BIO3 - Systems Genetics, GIGA-R Medical Genomics, University of Liège, 4000, Liège, Belgium.
Post-Doctoral Fellow, ETH AI center, Zürich, Switzerland.
Sci Rep. 2023 Nov 10;13(1):19653. doi: 10.1038/s41598-023-46392-6.
Personalised cancer screening before therapy paves the way toward improving diagnostic accuracy and treatment outcomes. Most approaches are limited to a single data type and do not consider interactions between features, leaving aside the complementary insights that multimodality and systems biology can provide. In this project, we demonstrate the use of graph theory for data integration via individual networks where nodes and edges are individual-specific. We showcase the consequences of early, intermediate, and late graph-based fusion of RNA-Seq data and histopathology whole-slide images for predicting cancer subtypes and severity. The methodology developed is as follows: (1) we create individual networks; (2) we compute the similarity between individuals from these graphs; (3) we train our model on the similarity matrices; (4) we evaluate the performance using the macro F1 score. Pros and cons of elements of the pipeline are evaluated on publicly available real-life datasets. We find that graph-based methods can increase performance over methods that do not study interactions. Additionally, merging multiple data sources often improves classification compared to models based on single data, especially through intermediate fusion. The proposed workflow can easily be adapted to other disease contexts to accelerate and enhance personalized healthcare.

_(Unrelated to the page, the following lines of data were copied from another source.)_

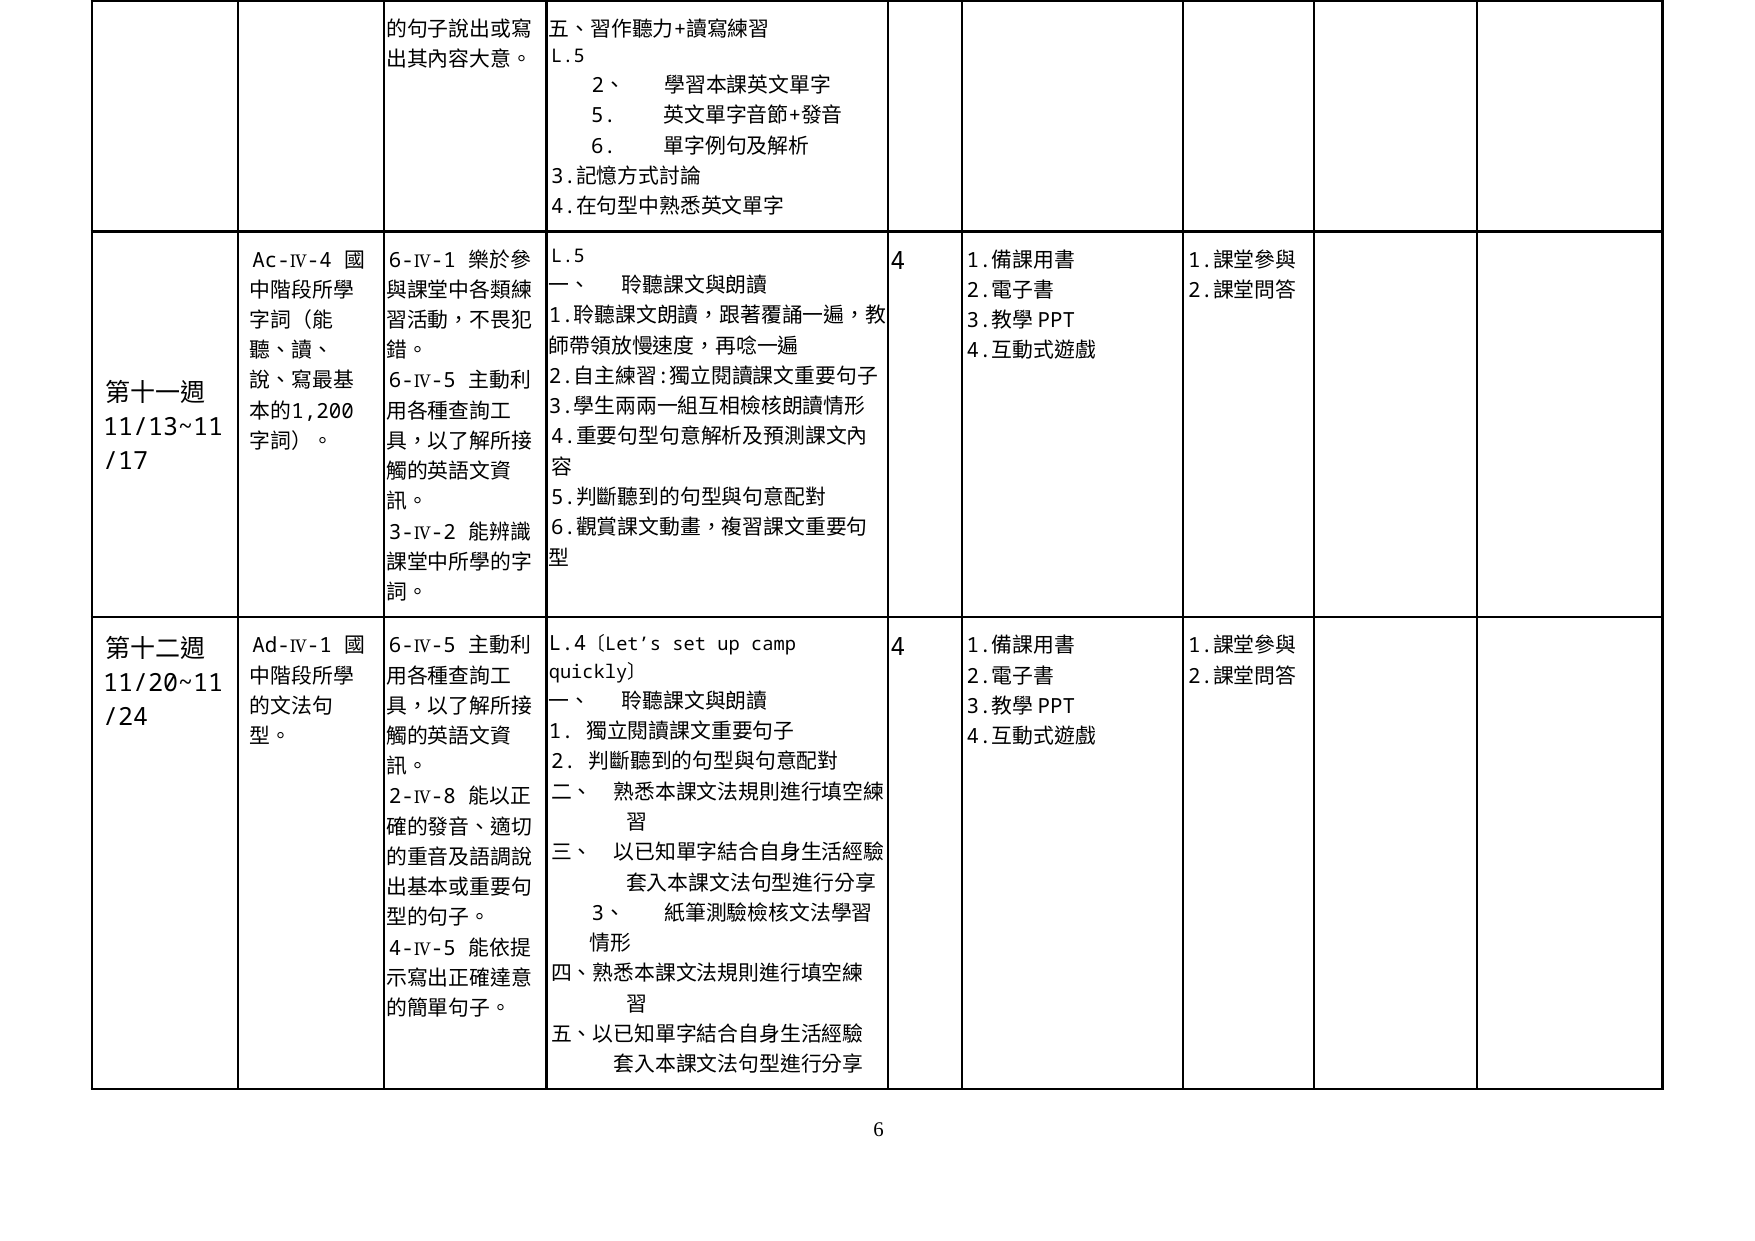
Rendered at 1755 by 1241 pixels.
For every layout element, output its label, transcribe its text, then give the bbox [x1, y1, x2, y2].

table_cell Ad-Ⅳ-1 國中階段所學的文法句型。 [239, 618, 383, 1088]
table_cell 的句子說出或寫出其內容大意。 [385, 2, 545, 230]
table_cell 1.課堂參與 2.課堂問答 [1184, 618, 1313, 1088]
table_cell 第十一週11/13~11/17 [93, 233, 237, 616]
table_cell [1315, 233, 1476, 616]
table_cell 4 [889, 233, 961, 616]
table_cell 6-Ⅳ-5 主動利用各種查詢工具，以了解所接觸的英語文資訊。 2-Ⅳ-8 能以正確的發音、適切的重音及語調說出基本或重要句型的句子。 4-Ⅳ-5 能依提示寫出正確達意的簡單句子。 [385, 618, 545, 1088]
table_cell [1315, 2, 1476, 230]
table_cell 4 [889, 618, 961, 1088]
table_cell [1184, 2, 1313, 230]
table_cell [963, 2, 1182, 230]
table_cell [1478, 233, 1661, 616]
table_cell L.5 一、 聆聽課文與朗讀 1.聆聽課文朗讀，跟著覆誦一遍，教師帶領放慢速度，再唸一遍 2.自主練習:獨立閱讀課文重要句子 3.學生兩兩一組互相檢核朗讀情形 4.重要句型句意解析及預測課文內容 5.判斷聽到的句型與句意配對 6.觀賞課文動畫，複習課文重要句型 [548, 233, 887, 616]
table_cell 第十二週11/20~11/24 [93, 618, 237, 1088]
table_cell 1.備課用書 2.電子書 3.教學PPT 4.互動式遊戲 [963, 233, 1182, 616]
table_cell [1478, 2, 1661, 230]
table_cell 五、習作聽力+讀寫練習 L.5 學習本課英文單字 英文單字音節+發音 單字例句及解析 3.記憶方式討論 4.在句型中熟悉英文單字 [548, 2, 887, 230]
table_cell 1.課堂參與 2.課堂問答 [1184, 233, 1313, 616]
table_cell [93, 2, 237, 230]
table_cell [1478, 618, 1661, 1088]
table_cell [1315, 618, 1476, 1088]
table_cell Ac-Ⅳ-4 國中階段所學字詞（能聽、讀、說、寫最基本的1,200 字詞）。 [239, 233, 383, 616]
table_cell 6-Ⅳ-1 樂於參與課堂中各類練習活動，不畏犯錯。 6-Ⅳ-5 主動利用各種查詢工具，以了解所接觸的英語文資訊。 3-Ⅳ-2 能辨識課堂中所學的字詞。 [385, 233, 545, 616]
table_cell 1.備課用書 2.電子書 3.教學PPT 4.互動式遊戲 [963, 618, 1182, 1088]
table_cell [889, 2, 961, 230]
table_cell L.4〔Let’s set up camp quickly〕 一、 聆聽課文與朗讀 1. 獨立閱讀課文重要句子 2. 判斷聽到的句型與句意配對 二、 熟悉本課文法規則進行填空練 習 三、 以已知單字結合自身生活經驗 套入本課文法句型進行分享 紙筆測驗檢核文法學習情形 四、熟悉本課文法規則進行填空練 習 五、以已知單字結合自身生活經驗 套入本課文法句型進行分享 [548, 618, 887, 1088]
table_cell [239, 2, 383, 230]
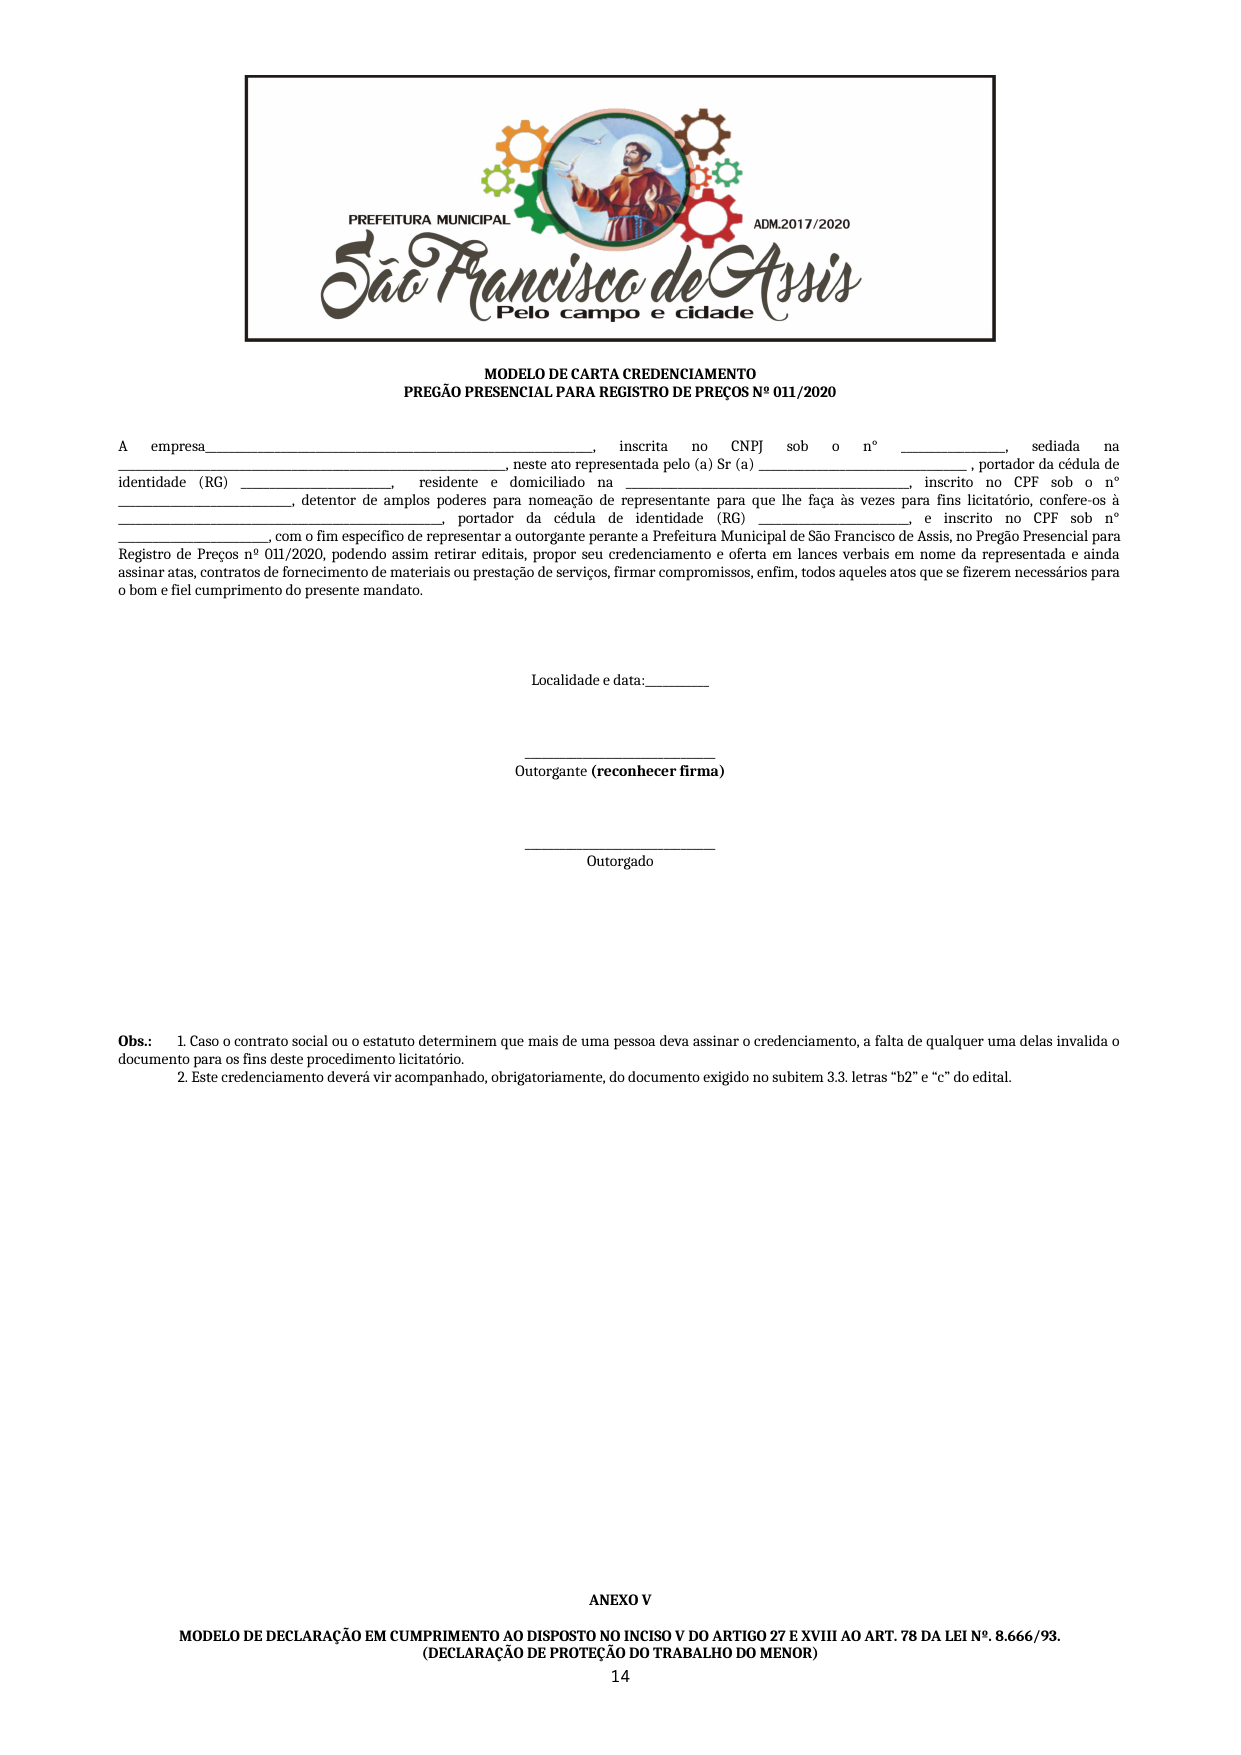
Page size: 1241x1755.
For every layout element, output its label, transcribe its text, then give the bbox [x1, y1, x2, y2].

text A empresa___________________________________________________________________, inscrita no CNPJ sob o n° __________________, sediada na ___________________________________________________________________, neste ato representada pelo (a) Sr (a) ____________________________________ , portador da cédula de identidade (RG) __________________________, residente e domiciliado na _________________________________________________, inscrito no CPF sob o n° ______________________________, detentor de amplos poderes para nomeação de representante para que lhe faça às vezes para fins licitatório, confere-os à ________________________________________________________, portador da cédula de identidade (RG) __________________________, e inscrito no CPF sob n° __________________________, com o fim específico de representar a outorgante perante a Prefeitura Municipal de São Francisco de Assis, no Pregão Presencial para Registro de Preços nº 011/2020, podendo assim retirar editais, propor seu credenciamento e oferta em lances verbais em nome da representada e ainda assinar atas, contratos de fornecimento de materiais ou prestação de serviços, firmar compromissos, enfim, todos aqueles atos que se fizerem necessários para o bom e fiel cumprimento do presente mandato. [118, 437, 1122, 600]
text Outorgante (reconhecer firma) [118, 762, 1122, 780]
text MODELO DE CARTA CREDENCIAMENTO [118, 365, 1122, 383]
text 2. Este credenciamento deverá vir acompanhado, obrigatoriamente, do documento exigido no subitem 3.3. letras “b2” e “c” do edital. [118, 1068, 1122, 1086]
text _________________________________ [118, 834, 1122, 852]
text PREGÃO PRESENCIAL PARA REGISTRO DE PREÇOS Nº 011/2020 [118, 383, 1122, 401]
text (DECLARAÇÃO DE PROTEÇÃO DO TRABALHO DO MENOR) [118, 1645, 1122, 1663]
text ANEXO V [118, 1591, 1122, 1609]
text Obs.: 1. Caso o contrato social ou o estatuto determinem que mais de uma pessoa deva assinar o credenciamento, a falta de qualquer uma delas invalida o documento para os fins deste procedimento licitatório. [118, 1032, 1122, 1068]
text MODELO DE DECLARAÇÃO EM CUMPRIMENTO AO DISPOSTO NO INCISO V DO ARTIGO 27 E XVIII AO ART. 78 DA LEI Nº. 8.666/93. [118, 1627, 1122, 1645]
text _________________________________ [118, 744, 1122, 762]
text Outorgado [118, 852, 1122, 870]
text Localidade e data:___________ [118, 672, 1122, 690]
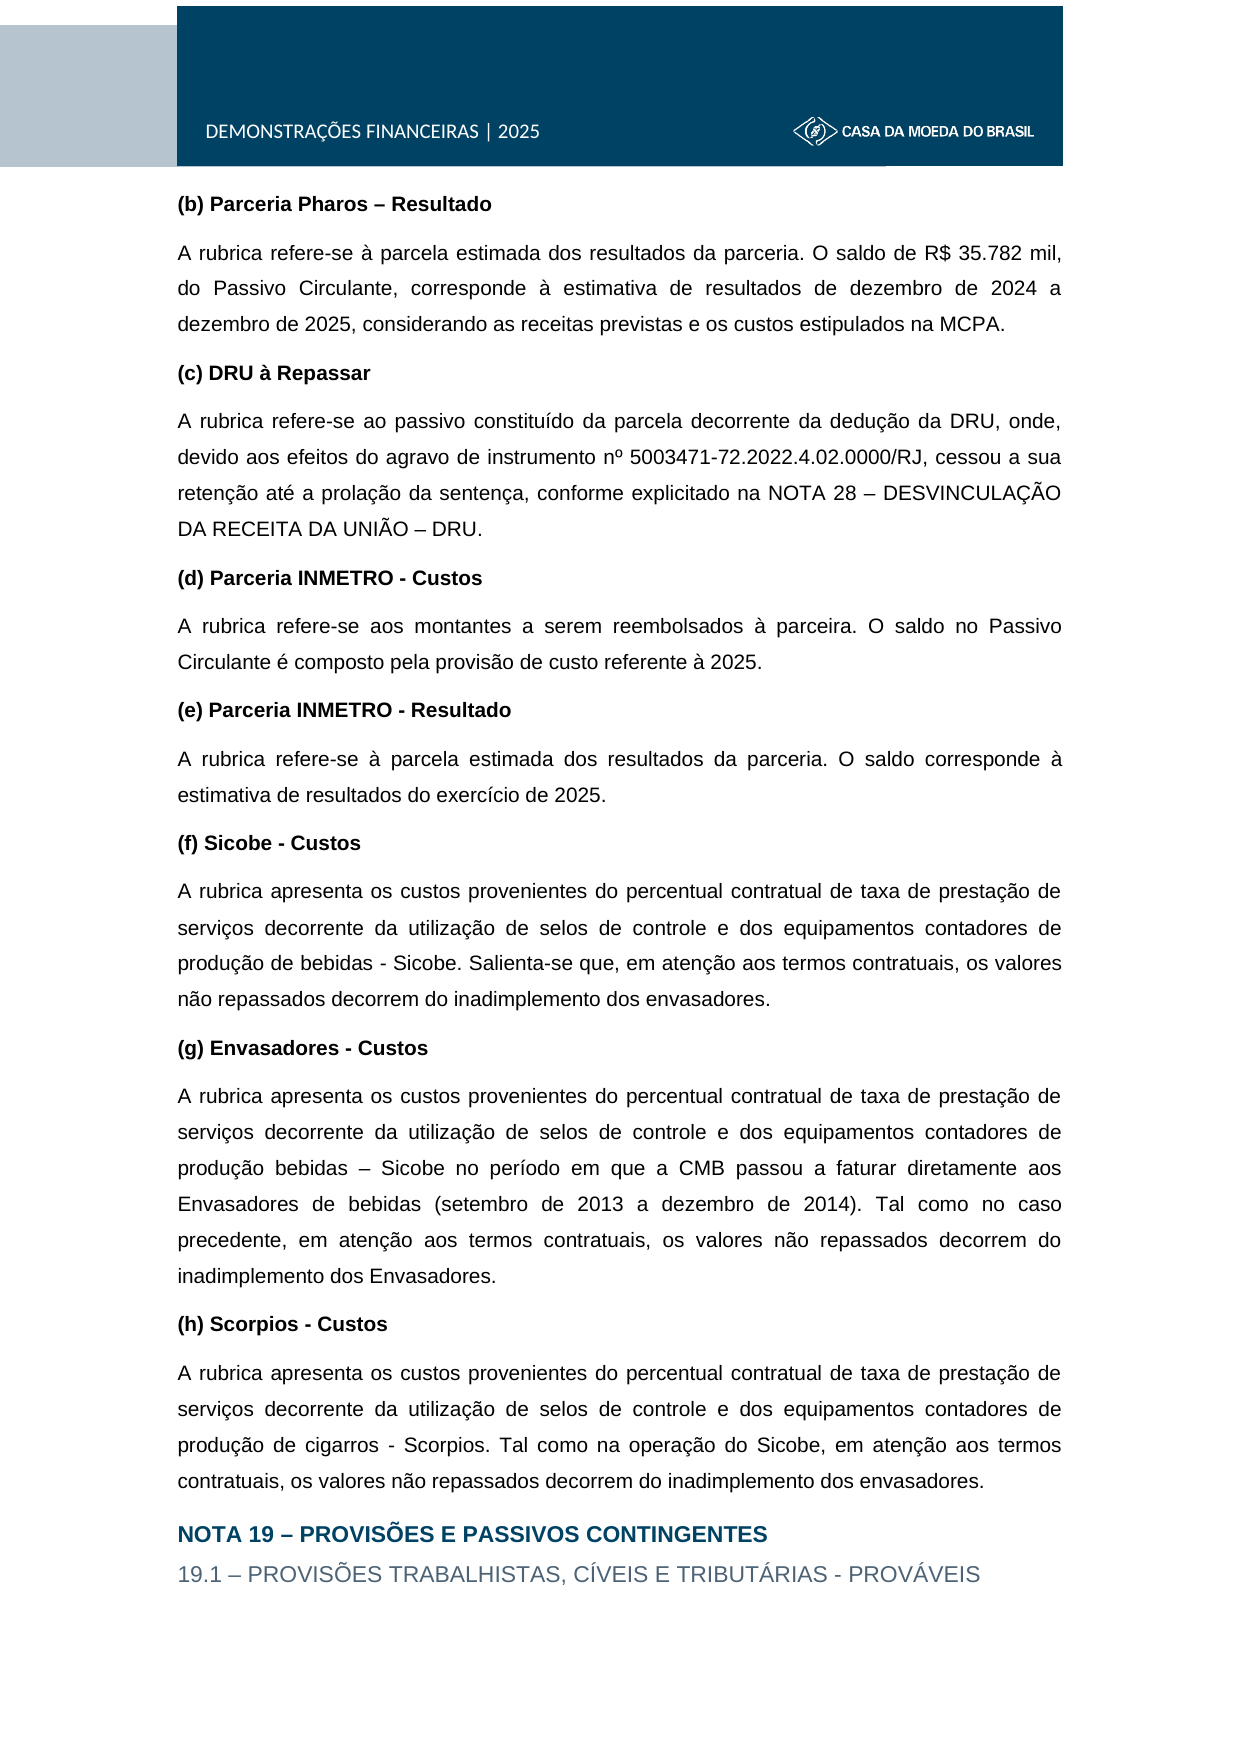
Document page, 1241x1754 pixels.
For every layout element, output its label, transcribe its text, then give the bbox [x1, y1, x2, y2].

text (h) Scorpios - Custos [177, 1312, 1063, 1336]
text (f) Sicobe - Custos [177, 831, 1063, 855]
text (e) Parceria INMETRO - Resultado [177, 698, 1063, 722]
text A rubrica refere-se à parcela estimada dos resultados da parceria. O saldo corresponde à estimativa de resultados do exercício de 2025. [177, 747, 1063, 806]
text (g) Envasadores - Custos [177, 1036, 1063, 1059]
text A rubrica refere-se à parcela estimada dos resultados da parceria. O saldo de R$ 35.782 mil, do Passivo Circulante, corresponde à estimativa de resultados de dezembro de 2024 a dezembro de 2025, considerando as receitas previstas e os custos estipulados na MCPA. [177, 240, 1063, 336]
text A rubrica apresenta os custos provenientes do percentual contratual de taxa de prestação de serviços decorrente da utilização de selos de controle e dos equipamentos contadores de produção de cigarros - Scorpios. Tal como na operação do Sicobe, em atenção aos termos contratuais, os valores não repassados decorrem do inadimplemento dos envasadores. [177, 1361, 1063, 1492]
text 19.1 – PROVISÕES TRABALHISTAS, CÍVEIS E TRIBUTÁRIAS - PROVÁVEIS [177, 1561, 1063, 1587]
text A rubrica refere-se aos montantes a serem reembolsados à parceira. O saldo no Passivo Circulante é composto pela provisão de custo referente à 2025. [177, 614, 1063, 674]
text (d) Parceria INMETRO - Custos [177, 565, 1063, 589]
text (c) DRU à Repassar [177, 361, 1063, 384]
text A rubrica apresenta os custos provenientes do percentual contratual de taxa de prestação de serviços decorrente da utilização de selos de controle e dos equipamentos contadores de produção de bebidas - Sicobe. Salienta-se que, em atenção aos termos contratuais, os valores não repassados decorrem do inadimplemento dos envasadores. [177, 879, 1063, 1011]
text A rubrica refere-se ao passivo constituído da parcela decorrente da dedução da DRU, onde, devido aos efeitos do agravo de instrumento nº 5003471-72.2022.4.02.0000/RJ, cessou a sua retenção até a prolação da sentença, conforme explicitado na NOTA 28 – DESVINCULAÇÃO DA RECEITA DA UNIÃO – DRU. [177, 409, 1063, 541]
text (b) Parceria Pharos – Resultado [177, 192, 1063, 216]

个性化癌症筛查在治疗前为提高诊断准确性和治疗效果铺平了道路。大多数方法仅限于单一数据类型,不考虑特征之间的相互作用,忽略了多模态和系统生物学可以提供的互补见解。在这个项目中,我们展示了如何通过个体网络(节点和边都是个体特有的)使用图论进行数据集成。我们展示了基于 RNA-Seq 数据和组织病理学全切片图像的早期、中期和晚期基于图的融合在预测癌症亚型和严重程度方面的结果。所开发的方法如下:(1)我们创建个体网络;(2)我们计算这些图中个体之间的相似性;(3)我们在相似性矩阵上训练我们的模型;(4)我们使用宏 F1 分数评估性能。在公开的真实数据集上评估了该管道的优缺点。我们发现基于图的方法可以提高性能,超过不研究相互作用的方法。此外,与基于单一数据源的模型相比,融合多个数据源通常可以提高分类性能,特别是通过中间融合。所提出的工作流程可以很容易地适应其他疾病环境,以加速和增强个性化医疗。